Friday, September 4, 2009

ramble ramble on Buddhism and books

Last year, I was by myself at a used bookstore in NYC (Strand) and a guy started talking to me about some kind of Buddhism. In all honesty, I was kind of unbalanced at the time. I felt all out of sorts from the move away from MN, and had started meditating, and it was all a lot for me. But the same toughness that didn't see this (my sensitivity, and overdoing change) kept me safe walking around the city by myself. Anyway, this guy was nice, and it was interesting talking to him. He was from some sort of Buddhism where there is a stick they chant to. He gave me a sheet of paper with the info and I promised him I would look at the website, even though I wasn't really interested in chanting to a stick. I kept the paper because I didn't want to be a liar

Recently, I took the piece of paper from this man out of my purse (I am tossing out everything I can, and that means going through it all). I looked up the website. It was pretty much as he described it, chanting to a stick. Buddhism is interesting (though yoga is what appealed to me from day 1), but not my particular thing, and I may be too Western for this stick chanting. I can dig mantras (I highly recommend the Ravi/Ana kundalini yoga DVDs for a Western crowd; they explain the purpose behind various exercises as you go along). However, chanting is a little too somber for me. I know the stick thing is not as ridiculous as it sounds--but I can't figure out why I'd want to do it. I just thought the whole thing was interesting. I remember mostly wondering why he decided to talk to me. Did I look weird? Now I think he was probably enthusiastic about his practice, and saw I was open-minded. It's so funny, the people you can run into.

I was reminded again because I went to that bookstore, Strand, when we were in NYC last weekend. I love bookstores, and my weakest point, as far as materialism goes, has to be book collecting. I try to give away books I'm not reading (I even gave away my 1984 version of the book 1984--which was my favorite book for several years!
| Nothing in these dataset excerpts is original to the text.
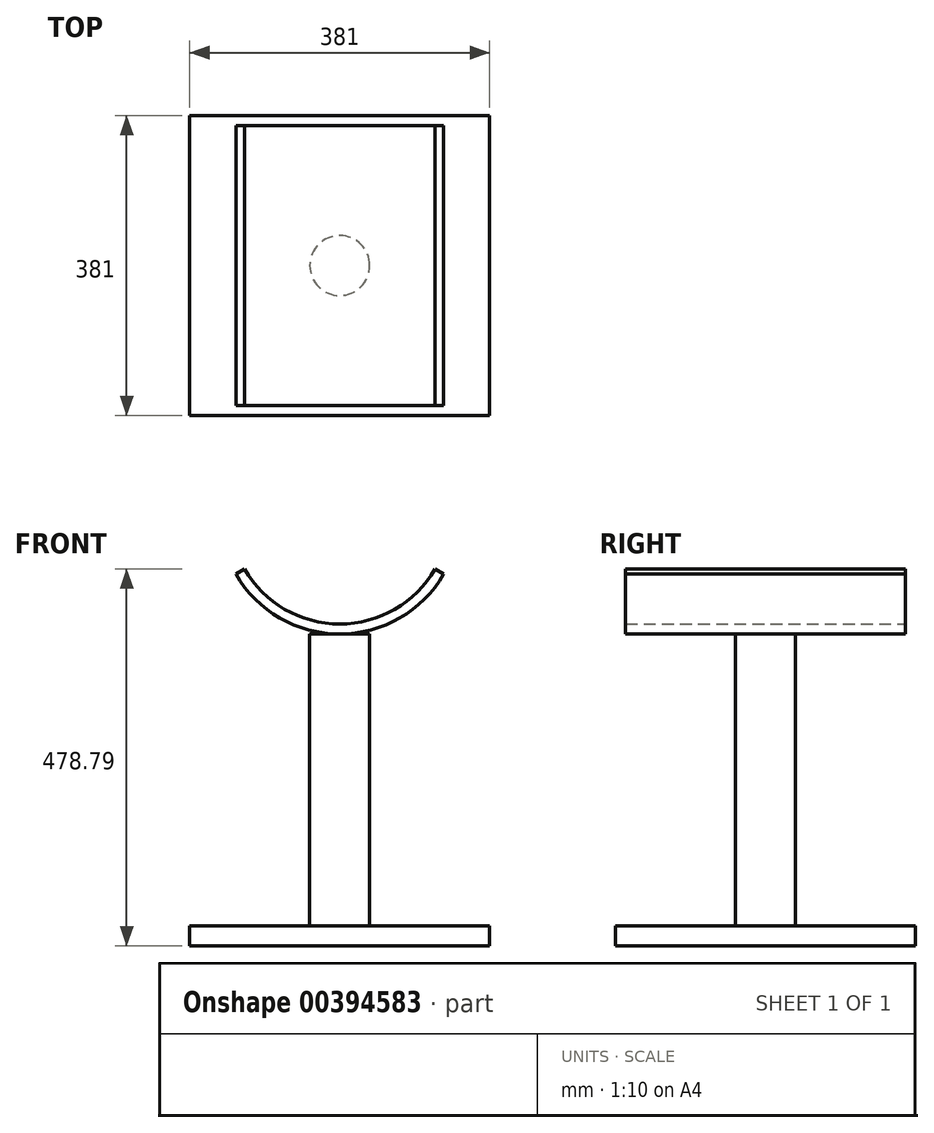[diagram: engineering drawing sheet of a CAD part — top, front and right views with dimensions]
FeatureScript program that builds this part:
annotation { "Feature Type Name" : "Feature", "Feature Type Description" : "" }
export const myFeature = defineFeature(function(context is Context, id is Id, definition is map)
    precondition{}
    {
        {
            var Q0;
            Q0=qCreatedBy(makeId("Top.planeOp"),FACE);
            var sketch = newSketch(context, id + "F0", { "sketchPlane" : qUnion([Q0])});
            skLineSegment(sketch, "E0.bottom", {"start": v(-190.5, 190.5) * mm, "end": v(190.5, 190.5) * mm});
            skLineSegment(sketch, "E0.top", {"start": v(-190.5, -190.5) * mm, "end": v(190.5, -190.5) * mm});
            skLineSegment(sketch, "E0.left", {"start": v(-190.5, 190.5) * mm, "end": v(-190.5, -190.5) * mm});
            skLineSegment(sketch, "E0.right", {"start": v(190.5, 190.5) * mm, "end": v(190.5, -190.5) * mm});
            skPoint(sketch, "E0.middle", {"position": v(0, 0) * mm});
            skSolve(sketch);
        }
        {
            var Q0;
            Q0=makeQuery(id+"F0.imprint","IMPRINT",FACE,{"disambiguationData":[TD([[makeQuery(id+"F0.imprint","IMPRINT",EDGE,{"derivedFrom":sQuery(id+"F0.wireOp",EDGE,"E0.bottom")}),-1.0]])]});
            extrude(context, id + "F1", {"entities" : qUnion([Q0]), "depth" : 25.4 * mm});
        }
        {
            var Q0;
            Q0=makeQuery(id+"F1.opExtrude","CAP_FACE",FACE,{"disambiguationData":[OSD([sQuery(id+"F0.wireOp",EDGE,"E0.bottom"),sQuery(id+"F0.wireOp",EDGE,"E0.top"),sQuery(id+"F0.wireOp",EDGE,"E0.left"),sQuery(id+"F0.wireOp",EDGE,"E0.right")])],"isStart":false});
            var sketch = newSketch(context, id + "F2", { "sketchPlane" : qUnion([Q0])});
            skCircle(sketch, "E1", {"center": v(0, 0) * mm, "radius": 38.1 * mm});
            skSolve(sketch);
        }
        {
            var Q0;
            Q0=makeQuery(id+"F2.imprint","IMPRINT",FACE,{"disambiguationData":[TD([[makeQuery(id+"F2.imprint","IMPRINT",EDGE,{"derivedFrom":sQuery(id+"F2.wireOp",EDGE,"E1")}),1.0]])]});
            var Q1;
            Q1=sQuery(id+"F2.wireOp",EDGE,"3UVDaw8X-qVf4-TKE0-4b5v-L4qAUtcxqyn6");
            extrude(context, id + "F3", {"entities" : qUnion([Q0]), "surfaceEntities" : qUnion([Q1]), "depth" : 370.84 * mm});
        }
        {
            var Q0;
            Q0=qCreatedBy(makeId("Front.planeOp"),FACE);
            var sketch = newSketch(context, id + "F4", { "sketchPlane" : qUnion([Q0])});
            skArc(sketch, "E2", {"start": v(-131.98, 472.44) * mm, "mid": v(0, 396.24) * mm, "end": v(131.98, 472.44) * mm});
            skLineSegment(sketch, "E3", {"start": v(0, 548.64) * mm, "end": v(0, 701.04) * mm, "construction": true});
            skLineSegment(sketch, "E4", {"start": v(0, 548.64) * mm, "end": v(-131.98, 472.44) * mm, "construction": true});
            skArc(sketch, "E5.0", {"start": v(-120.98, 478.8) * mm, "mid": v(0, 408.94) * mm, "end": v(120.98, 478.8) * mm});
            skLineSegment(sketch, "E6", {"start": v(131.98, 472.44) * mm, "end": v(120.98, 478.8) * mm});
            skLineSegment(sketch, "E7", {"start": v(-131.98, 472.44) * mm, "end": v(-120.98, 478.8) * mm});
            skSolve(sketch);
        }
        {
            var Q0;
            Q0 = qSketchRegion(id + "F4", true);
            extrude(context, id + "F5", {"entities" : qUnion([Q0]), "endBound" : BoundingType.SYMMETRIC, "depth" : 355.6 * mm});
        }
    });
I was a somber teenager :) ) and now have the excuse that I'm going to give them away to a local prison book project. They need the books, I insist, so I need to buy them and read them. But the stack is getting to be too much, even for me. Time to start going to the library more often!

1 comment:

  1. I took a meditation class in college and for one class we meditated on a candle. I found it really entrancing. When I experimented with meditation on my own years later, I found the candle to be very important in giving me something to fixate on. The candle, the stick, they are all good tools for helping with meditation.